Cela a jeté les bases de sa carrière, d’abord à Procter and Gamble, puis à Unilever et aujourd’hui au sein de Birimian.
« Maintenant, avec Birimian, nous investissons dans les marques, mais avec un objectif majeur d’aider ces marques à fonctionner correctement, il ne suffit donc pas de leur donner de l’argent, il s’agit surtout de les accompagner, et leur fournir l’aide et le soutien dont elles ont besoin pour réellement exceller ».
Olufunke Faweya a grandi au Nigeria et a vécu aux États-Unis, au Kenya, en Afrique du Sud et au Ghana.
Elle a poursuivi des études en ingénierie chimique à l’université de Berkeley, aux États-Unis et vit aujourd’hui au Nigeria.
Ayant évolué dans un environnement professionnel très masculin pendant plusieurs années, Olufunke pense que le leadership au féminin « est par définition plus inclusif ».
« Je pense que lorsque vous avez des femmes dans des positions dirigeantes, cela profite à tout le monde, pas seulement aux femmes, mais aussi aux hommes ».
« Offrir des opportunités et des emplois »

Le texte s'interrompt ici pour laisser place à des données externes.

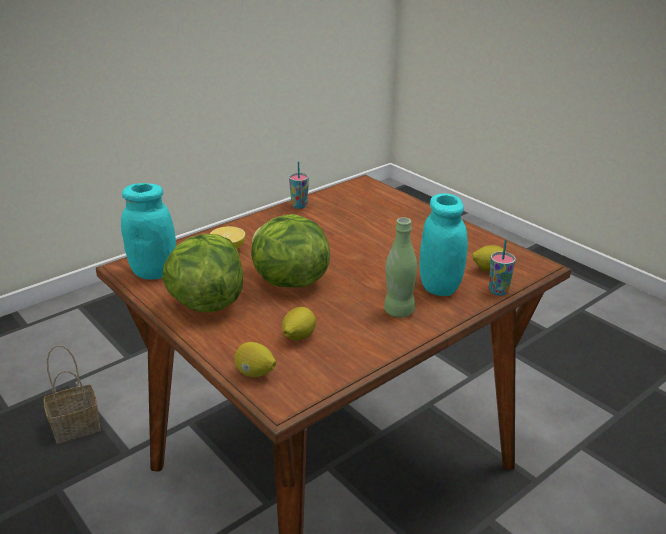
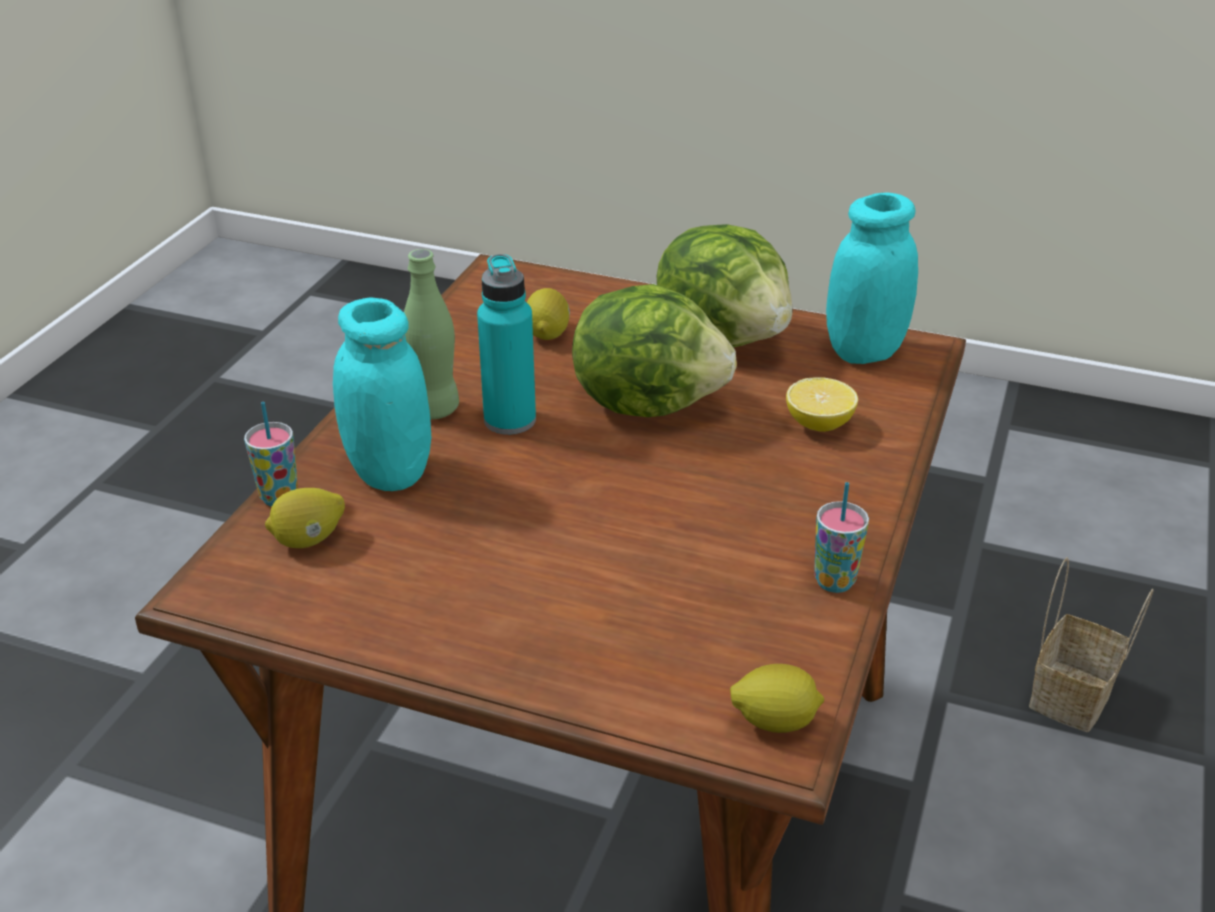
camera: 150 degrees right, 5 degrees up
(255, 373) = (556, 284): lemon -> lemon (774, 721)
(364, 293) = (510, 420): none -> turquoise bottle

Entre industrie créative et savoir-faire traditionnel, entre art appliqué et produits textiles vendus en masse, à la fois élitiste et populaire, la mode est un vecteur économique important. C’est ce dernier point qui a conduit Olufunke à rejoindre Birimian.
« Ce qui m’a vraiment attiré au départ vers la mode et le business de la mode, c’est sa capacité à offrir des opportunités et des emplois », dit-elle, ajoutant « vous pouvez former les gens en peu de temps pour fournir réellement de la valeur qu’ils peuvent ensuite utiliser non seulement pour leur communauté mais pour faire quelque chose pour leurs enfants, et j’aime vraiment cette idée. Particulièrement pour les femmes ».
La créativité du patrimoine africain n’est plus à démontrer et « la mode africaine ne se résume pas à des textiles spécifiques » comme le pagne ou le bazin, estimait la styliste Zaineb El Kadiri, organisatrice de l’African Fashion Talent au Maroc en 2019.
En effet, depuis quelques années, la mode et les créateurs d’héritage africain s’exportent de plus en plus, s’invitant même de plus en plus sur les podiums des « Fashion Week » européennes.
Pour Olufunke, cela peut s’expliquer par le fait que « la mode africaine est souvent faite pour la façon dont les gens vivent. Il y a une sorte de joie dans les tissus et les imprimés africains très vivants et dynamiques et je pense que cela traduit une génération qui est vraiment fière de l’endroit d’où elle vient ».
Au sein de Birimian, Olufunke souhaite montrer que la créativité provenant du continent et de sa diaspora continue d’être valorisée avec le reste du monde.
« Nous cherchons à travailler avec des marques haut de gamme qui ont une tradition d’excellence du point de vue de la qualité des matériaux utilisés et qui ont aussi une valeur en termes de tradition, d’héritage et de durabilité. La narration est un aspect important, nous cherchons donc des marques qui ont une histoire à raconter. Et il y a un élément de créativité. Il ne s’agit pas seulement de l’apparence des créations, mais de la façon dont ils utilisent le tissu correctement par exemple en apportant un look déterminant, une nouvelle vision ».